**EXCERPTED TEXT**
▶

Help Locating This Table Please

Topics: User Forum
Sep 13, 2012 at 8:47 PM

Hi

Please can someone show me where I'm going wrong, I cant get the path correct to get the table data. I'm looking to get table rows and data from sTable. sTable actually appears twice on the page. I do need the data from both but I dont have a problem running 2 queries if its easier.

The page html looks like this

<div class="col6">		
<table class="sTable">
<caption>Information</caption>
<tbody>
<tr>
<th scope="row">Type</th>
<td>Broken</td>
</tr>
</tbody>
<tbody>
<tr>
<th scope="row">Make</th>
<td>Fors</td>
</tr>
</tbody>
</table>

<table class="sTable">
<caption>Functions</caption>
<tbody>
<tr>
<th scope="row">Number of Functions</th>
<td>16</td>
</tr>
</tbody>
<tbody>
<tr>
<th scope="row">Timer</th>
<td>198 minutes</td>
</tr>
</tbody>
</table>
</div>

Here is my code so far, although it does not work

string stockPath = "//div[@class=\'col6\']";                     
HtmlNodeCollection nct = hd.DocumentNode.SelectNodes(stockPath);
HtmlNodeCollection tbs = nct[0].SelectNodes(".//table");
foreach (HtmlNode hn in tbs[0].ChildNodes)
                     {
                            if (hn.Name == "tbody")
                            {
        HtmlNodeCollection rows = hn.SelectNodes(".//tr");
                               
                                for (int i = 0; i < rows.Count; ++i)
                                {
        HtmlNodeCollection cols = rows[i].SelectNodes(".//td");
                                                                   
                                    string value = cols[0].InnerText;
                    for (int l = 0; l < tempArray.Length / 2; l++)

◀

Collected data

▶

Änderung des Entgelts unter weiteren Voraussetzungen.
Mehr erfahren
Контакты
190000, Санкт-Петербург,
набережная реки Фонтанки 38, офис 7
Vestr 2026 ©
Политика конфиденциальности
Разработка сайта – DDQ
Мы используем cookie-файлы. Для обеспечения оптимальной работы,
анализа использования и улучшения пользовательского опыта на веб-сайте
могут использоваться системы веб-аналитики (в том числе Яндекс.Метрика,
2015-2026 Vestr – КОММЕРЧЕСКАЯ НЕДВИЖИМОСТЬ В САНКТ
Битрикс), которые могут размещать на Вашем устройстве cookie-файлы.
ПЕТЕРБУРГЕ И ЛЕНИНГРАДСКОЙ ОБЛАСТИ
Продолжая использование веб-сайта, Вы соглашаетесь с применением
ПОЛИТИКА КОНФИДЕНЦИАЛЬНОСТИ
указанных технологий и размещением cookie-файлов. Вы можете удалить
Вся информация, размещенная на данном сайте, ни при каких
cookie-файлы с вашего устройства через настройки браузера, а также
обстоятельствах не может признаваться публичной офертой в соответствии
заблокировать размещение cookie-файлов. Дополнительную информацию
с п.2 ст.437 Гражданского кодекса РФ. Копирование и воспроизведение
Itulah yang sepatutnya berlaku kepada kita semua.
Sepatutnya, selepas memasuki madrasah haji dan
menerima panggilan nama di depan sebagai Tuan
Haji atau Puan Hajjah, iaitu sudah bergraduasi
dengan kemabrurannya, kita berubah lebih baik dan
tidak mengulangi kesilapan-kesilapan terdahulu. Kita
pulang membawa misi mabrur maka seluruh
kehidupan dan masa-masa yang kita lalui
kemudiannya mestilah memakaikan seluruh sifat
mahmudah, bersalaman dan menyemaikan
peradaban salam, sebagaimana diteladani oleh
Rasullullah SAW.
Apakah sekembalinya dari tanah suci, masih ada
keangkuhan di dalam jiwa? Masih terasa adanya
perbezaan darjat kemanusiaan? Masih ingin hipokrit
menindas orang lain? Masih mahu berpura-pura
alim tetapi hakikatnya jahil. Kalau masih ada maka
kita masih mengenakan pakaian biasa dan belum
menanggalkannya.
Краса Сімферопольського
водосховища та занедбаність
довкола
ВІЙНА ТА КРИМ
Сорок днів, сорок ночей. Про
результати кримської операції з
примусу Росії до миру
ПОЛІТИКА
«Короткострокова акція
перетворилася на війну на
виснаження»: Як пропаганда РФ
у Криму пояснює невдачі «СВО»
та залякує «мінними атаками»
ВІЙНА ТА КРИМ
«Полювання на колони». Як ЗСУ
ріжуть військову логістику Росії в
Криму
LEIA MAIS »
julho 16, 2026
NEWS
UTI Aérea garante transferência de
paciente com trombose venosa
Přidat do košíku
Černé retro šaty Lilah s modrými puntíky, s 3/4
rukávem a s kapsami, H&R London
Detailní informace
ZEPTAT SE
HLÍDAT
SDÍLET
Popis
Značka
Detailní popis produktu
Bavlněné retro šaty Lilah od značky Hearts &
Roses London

◀

**TASKS TO PERFORM**
1. Reproduce the part of the forum post about locating the table that begins at the words "for (int i = 0;" and stops after "tempArray.Length / 2; l++)".
2. For each statement, say yes or no depending on whether the forum post about locating the table agrees with it, and quote the words from the post that settle it.
(a) The poster says sTable appears on the page twice.
(b) The poster says running two queries would be a problem.
(c) The value shown for the Timer row is 198 minutes.
3. Carry the forum post about locating the table forward, starting right after its last line.

**RESULTS IN ORDER**
1.
for (int i = 0; i < rows.Count; ++i)
                                {
        HtmlNodeCollection cols = rows[i].SelectNodes(".//td");
                                                                   
                                    string value = cols[0].InnerText;
                    for (int l = 0; l < tempArray.Length / 2; l++)

2.
(a) Yes: "sTable actually appears twice on the page."
(b) No: "I dont have a problem running 2 queries if its easier."
(c) Yes: "<td>198 minutes</td>"

3.
                                    {
                     if (tempArray[l, 0].Replace("_", " ") == value)
                                        {
                               tempArray[l, 1] = cols[1].InnerText;
                                        }
                                    }
                                }

                            }
                        }
                        specstr = GetArraySpec(tempArray);
                    }
                }

not sure if this helps or not but on another discussion, I read about how to get the path using firebug and this is what I ended up with

/html/body/div/div/section/div[5]/section[2]/div/div[2]/table

Really appreciated anyones time and advice on this as its been doing my head in for hours :(

 

 

 

Sep 16, 2012 at 5:21 PM

Here is what I have:


using System;
using System.Collections.Generic;
using System.Linq;
using System.Text;
using HtmlAgilityPack;
using System.IO;

namespace HTMLParseExample
{
    class Program
    {
        static void Main(string[] args)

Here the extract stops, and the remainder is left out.